Спустя несколько минут он тоже берет гитару и играет вместе со мной. Грусть затопила нас обоих, и нет слов, чтобы ее прогнать, но музыка — музыка говорит за нас. Я несколько раз сбиваюсь, как всегда с этой сюитой. Амадей прерывается, вытирает слезы и показывает мне, как правильно играть. Я повторяю за ним. Получается хорошо.
Мы доигрываем Баха, и я играю ему «Rain Song» — потому что ему нравятся гитарные партии Джимми Пейджа. Он сперва слушает, потом начинает подыгрывать и вскоре уже знает вещь наизусть. Он играет великолепно. Мне до него как до луны.
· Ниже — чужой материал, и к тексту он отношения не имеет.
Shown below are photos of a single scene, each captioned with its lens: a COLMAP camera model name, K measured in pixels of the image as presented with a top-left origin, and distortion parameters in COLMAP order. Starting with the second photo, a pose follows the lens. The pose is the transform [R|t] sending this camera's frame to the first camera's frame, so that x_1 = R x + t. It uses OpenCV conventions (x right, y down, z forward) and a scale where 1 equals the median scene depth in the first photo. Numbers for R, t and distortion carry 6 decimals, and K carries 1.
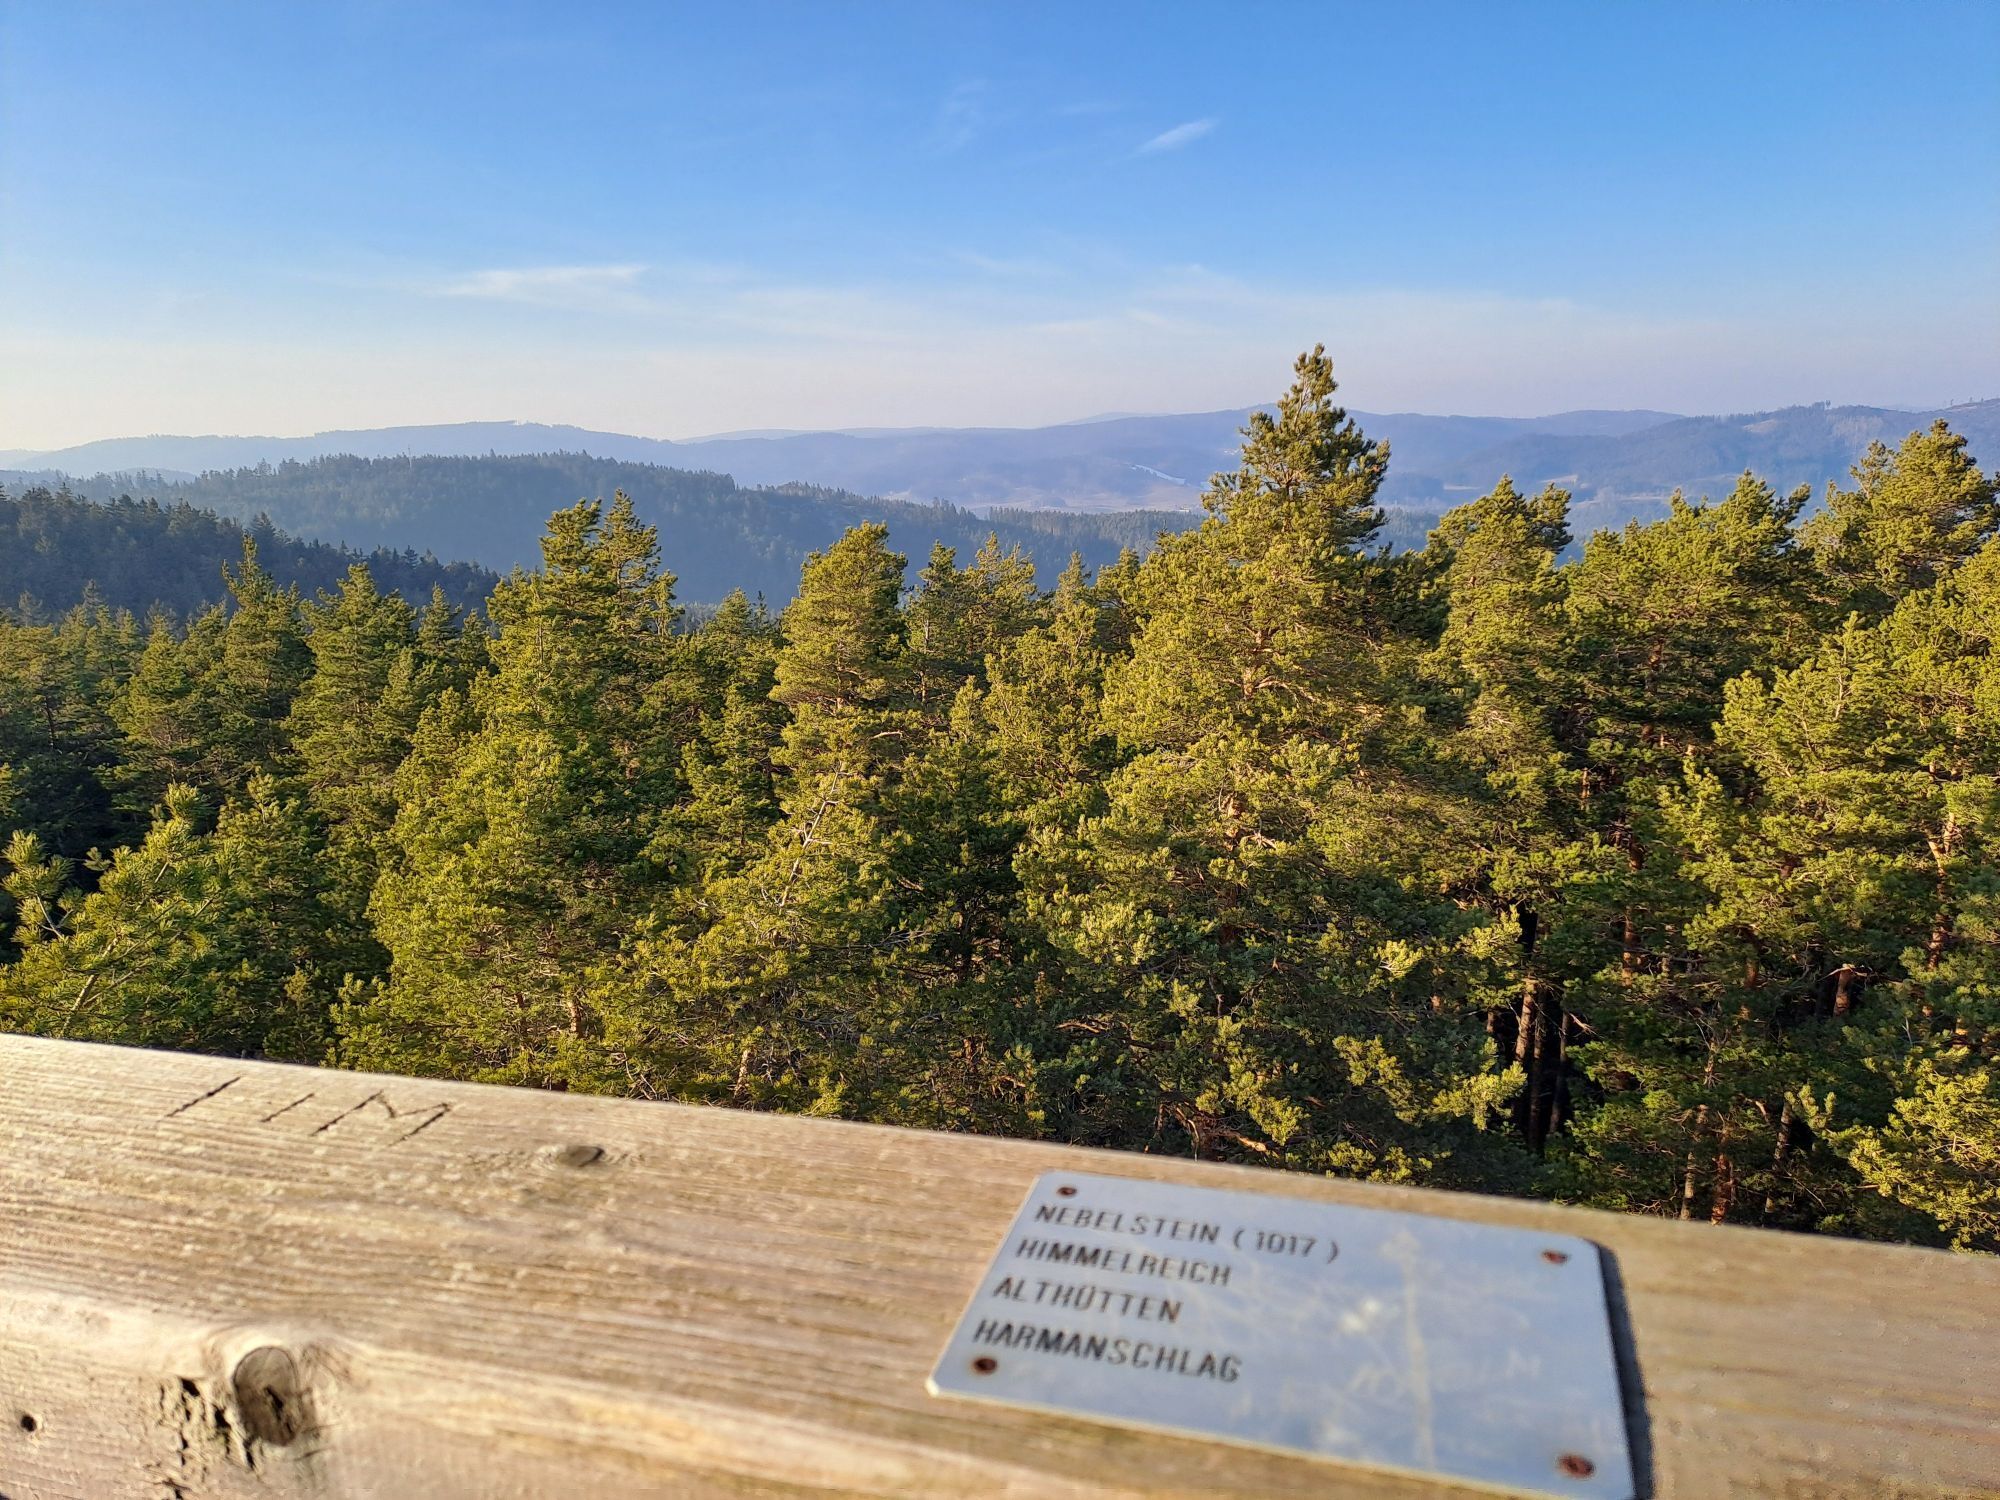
lens RADIAL K [[1427.1, 0, 1029.2], [0, 1427.1, 749.7], [0, 0, 1]] dist [0.097771, -0.080889]
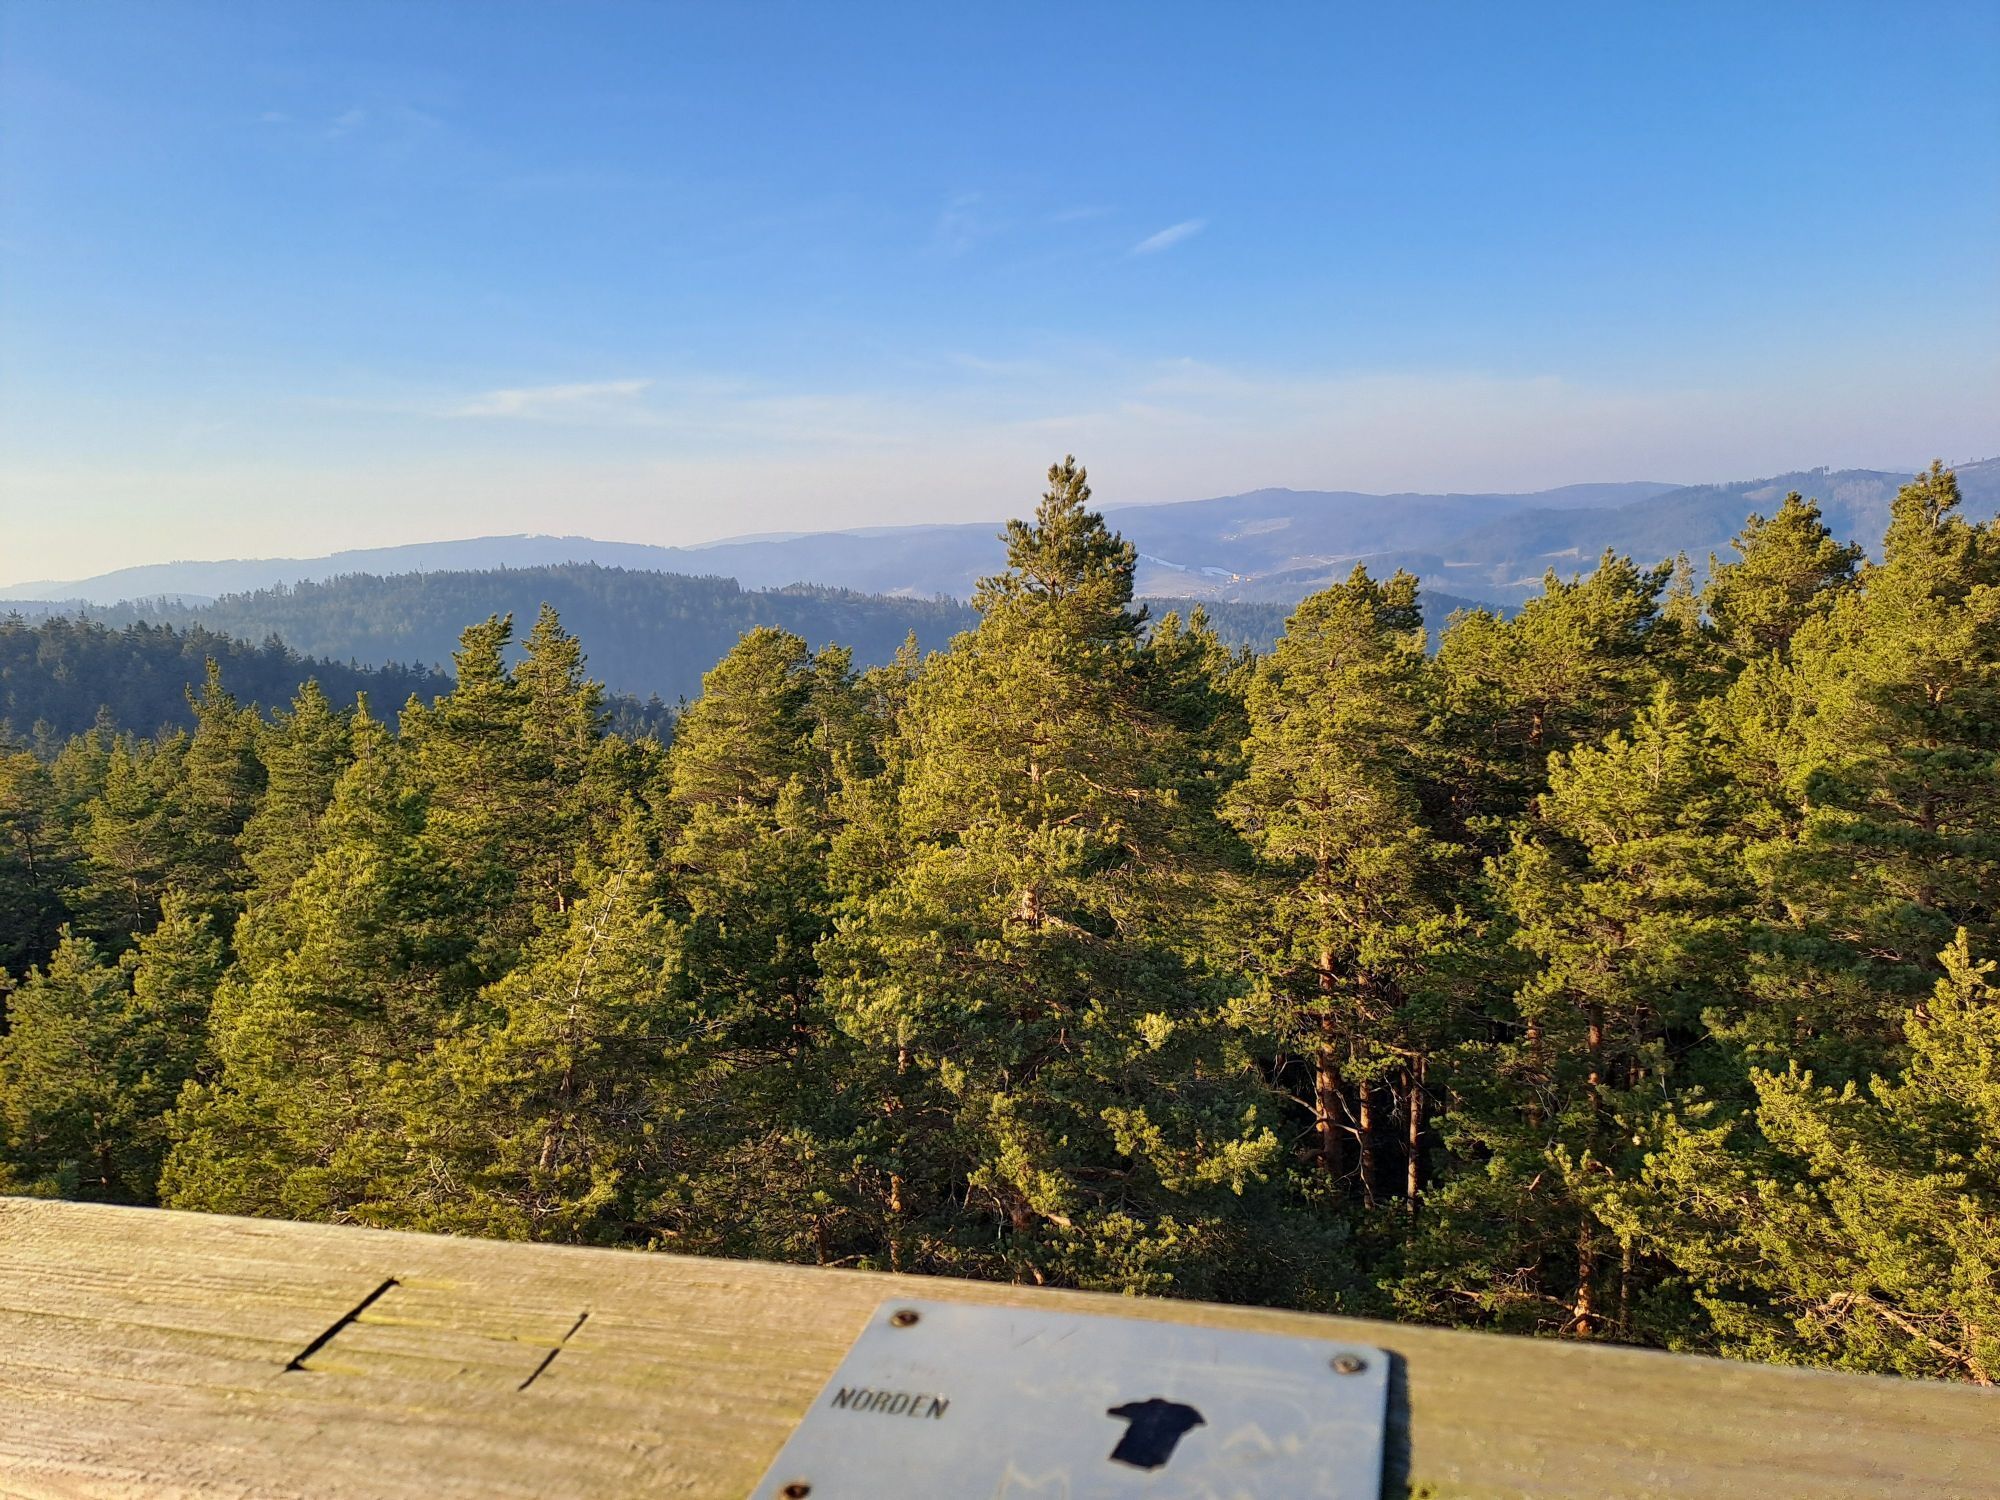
lens RADIAL K [[1427.4, 0, 1012.2], [0, 1427.4, 756.2], [0, 0, 1]] dist [0.121711, -0.143937]
pose [[0.999218, -0.034077, -0.020043, 0.122907], [0.032858, 0.997758, -0.058306, 0.002255], [0.021985, 0.057602, 0.998098, -0.039141]]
Я играю инструментальную версию «Bron-Y-Aur», потом «Теп Years Gone», «Over the Hills and Far Away», «Stairway» и «Hey Hey What Can I Do?».
Мы часто прерываемся, чтобы я помогла ему войти в ритм или повторила рифф. Или чтобы он помог мне правильно поставить руку или красиво сыграть сложный аккорд. Мы играем долго-долго. В основном «зеппелинов» и всякое около. Грустные, минорные композиции. За окном темнеет. Мы зажигаем свечи. Мы забываем поесть.
А потом, спустя много часов, когда мы наконец заканчиваем, он берет в ладони мое лицо и целует меня в щеки.
— Береги себя, — говорит он. — Ты не можешь исправить этот скверный мир. Мой отец попытался — и видишь, к чему это привело? Не рискуй больше, как сегодня, возле тюрьмы. И не запускай фейерверков.
— Амадей, послушай…
— Не надо спорить. Я знаю, кто ты такая. Остается только надеяться, что Бонапарт не так догадлив.
Затем, усталый и опустошенный, он ложится спать. Я еще какое-то время играю, чтобы отвлечь его от грустных мыслей и воспоминаний. Когда он начинает дышать ровно и глубоко, я откладываю гитару. Я смотрю в темноту за окном и думаю.
Думаю про Амадея и про все, что он рассказал. Как у него на глазах казнили его родителей, как ему пришлось уехать из дома и сменить имя. Как он больше не может писать музыку. Думаю про Алекс. Про ее последнюю запись в дневнике. Такую сумбурную, незаконченную, в пятнах крови. Спрятанную в футляр, видимо, перед самым приходом стражников. Или перед смертью. Я слышу голос герцога Орлеанского, могущественного и самоуверенного, который говорит ей: ничто не меняется, этот мир всегда будет жесток и бессмыслен. А потом я слышу ее собственный голос, тихий и чистый: Я верю, в вас есть храбрость и доброта!..
Я достаю из-под кровати сверток Фавеля, разворачиваю его на столе и по очереди складываю ракеты в пустой гитарный чехол. Застегиваю его, беру из рюкзака коробок спичек и тихонько выхожу в ночь.
77
Небо затянуто тучами. Звезд не видно.
— Так вот зачем все это нужно, да, Алекс? Вот зачем я здесь, — шепчу я в темноту. — Чтобы закончить твое дело.
Она не может мне ответить. Ее больше нет.